2. Set adventures are fun...but a wider world is more exciting. Long ago my adventures were modeled after boxed modules. Go here, talk to this guy, then go here, get this item, then go here, etc. Fight a bunch of stuff along the way. This type of linear adventure is good, but has a forced way about it. And it can get thrown off if the players think of something you didn't (like if they kill the "boss at the end of the level", in a bar fight, near the campaign's beginning!)

How I try to write campaigns/adventures now is more geographic than linear. For example:

Get a Campaign idea; think of all the pivital events that need to happen for the bad guys to win. Then take a look at the PC's and see how far they can travel in one adventure's worth of time. Then create a bunch of small events/encounters that happen within that first adventure "travel area". Make them generic enough so if they go any direction they may still encounter the event (such as "guy in a bar overheard bragging..." or "burned out caravan found along the raod..."). But also make sure the small events hint at, and lead to, bigger events.

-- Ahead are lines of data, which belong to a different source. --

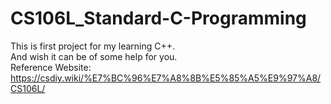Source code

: # CS106L_Standard-C-Programming
This is first project for my learning  C++.  
And wish it can be of some help for you.  
Reference Website: https://csdiy.wiki/%E7%BC%96%E7%A8%8B%E5%85%A5%E9%97%A8/CS106L/
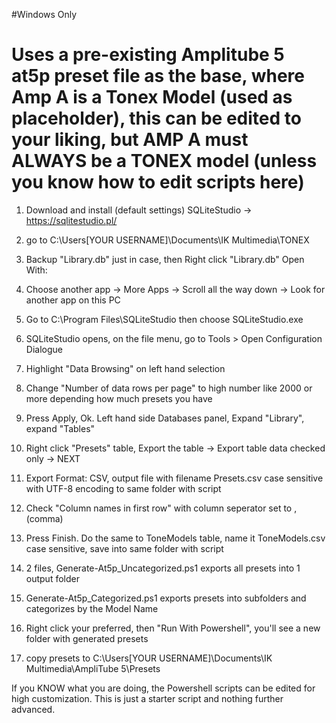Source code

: #Windows Only

# Uses a pre-existing Amplitube 5 at5p preset file as the base, where Amp A is a Tonex Model (used as placeholder), this can be edited to your liking, but AMP A must ALWAYS be a TONEX model (unless you know how to edit scripts here)

1. Download and install (default settings) SQLiteStudio -> https://sqlitestudio.pl/

2. go to C:\Users\[YOUR USERNAME]\Documents\IK Multimedia\TONEX

3. Backup "Library.db" just in case, then Right click "Library.db" Open With:
 
4. Choose another app -> More Apps -> Scroll all the way down -> Look for another app on this PC

5. Go to C:\Program Files\SQLiteStudio then choose SQLiteStudio.exe

6. SQLiteStudio opens, on the file menu, go to Tools > Open Configuration Dialogue

7. Highlight "Data Browsing" on left hand selection 

8. Change "Number of data rows per page" to high number like 2000 or more depending how much presets you have

9. Press Apply, Ok. Left hand side Databases panel, Expand "Library", expand "Tables" 

10. Right click "Presets" table, Export the table -> Export table data checked only -> NEXT

11. Export Format: CSV, output file with filename Presets.csv case sensitive with UTF-8 encoding to same folder with script

12. Check "Column names in first row" with column seperator set to , (comma)

13. Press Finish. Do the same to ToneModels table, name it ToneModels.csv case sensitive, save into same folder with script

14. 2 files, Generate-At5p_Uncategorized.ps1 exports all presets into 1 output folder

15. Generate-At5p_Categorized.ps1 exports presets into subfolders and categorizes by the Model Name

16. Right click your preferred, then "Run With Powershell", you'll see a new folder with generated presets

17. copy presets to C:\Users\[YOUR USERNAME]\Documents\IK Multimedia\AmpliTube 5\Presets

If you KNOW what you are doing, the Powershell scripts can be edited for high customization. This is just a starter script
and nothing further advanced.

At the end of the first adventure, take a look at the PC's and see how far they can travel in one adventure's worth of time. Make another set of small events/encounters (and you'll still have some of the first ones left over, because they won't have done them all). Wash, Rinse, Repeat.

This way the adventure unfolds around the characters, but they aren't neccesarily the center of it. And they get the appearance of freedom of movement. I believe any time you can avoid "forcing" PC's to do something the fun level goes up. And this way, even if the PC's never "get in the game" so to speak, you still have a bunch of events/encounters right up till the bad guys win (and then maybe the next campaign is un-doing what the bad guys did!).

3. The GM is all powerfull, but... you only have that power because the Players agree to put their characters into your universe. Without characters and players, you're just writing a story.

Too many games I've played in the GM comes to the table with the attitude GM versus the Players. The GM will have a special NPC, monster, or event that MUST get used. I understand as a GM when you pour so much time into creating these things, you kind of want them to win. But if you realize when you are making them, that their purpose is to further the story, even by getting defeated, killed, or destroyed, your attitude will shift.

If you create setting pieces knowing their fate, it is a bit easier to let them go. And if you take the attitude that we're all working together to spin an interactive tale, you'll start to root for the story itself, wether a PC, NPC, or monster is the current actor the "spotlight" is on.

4. Interactive story...get the players input! Locke1520 put it excellently:

Locke1520 wrote:
Find out why the player in question refuses to follow the hints and areas you have planned out. Maybe he's feeling railroaded, or he's not interested in the current thread of the story. It could also be a lack of communication and he's misreading your cues. Because these things can be issues in any game I try to talk to my players after the session find out what bits they liked and what they plan to do next session. That way my planning follows their intent.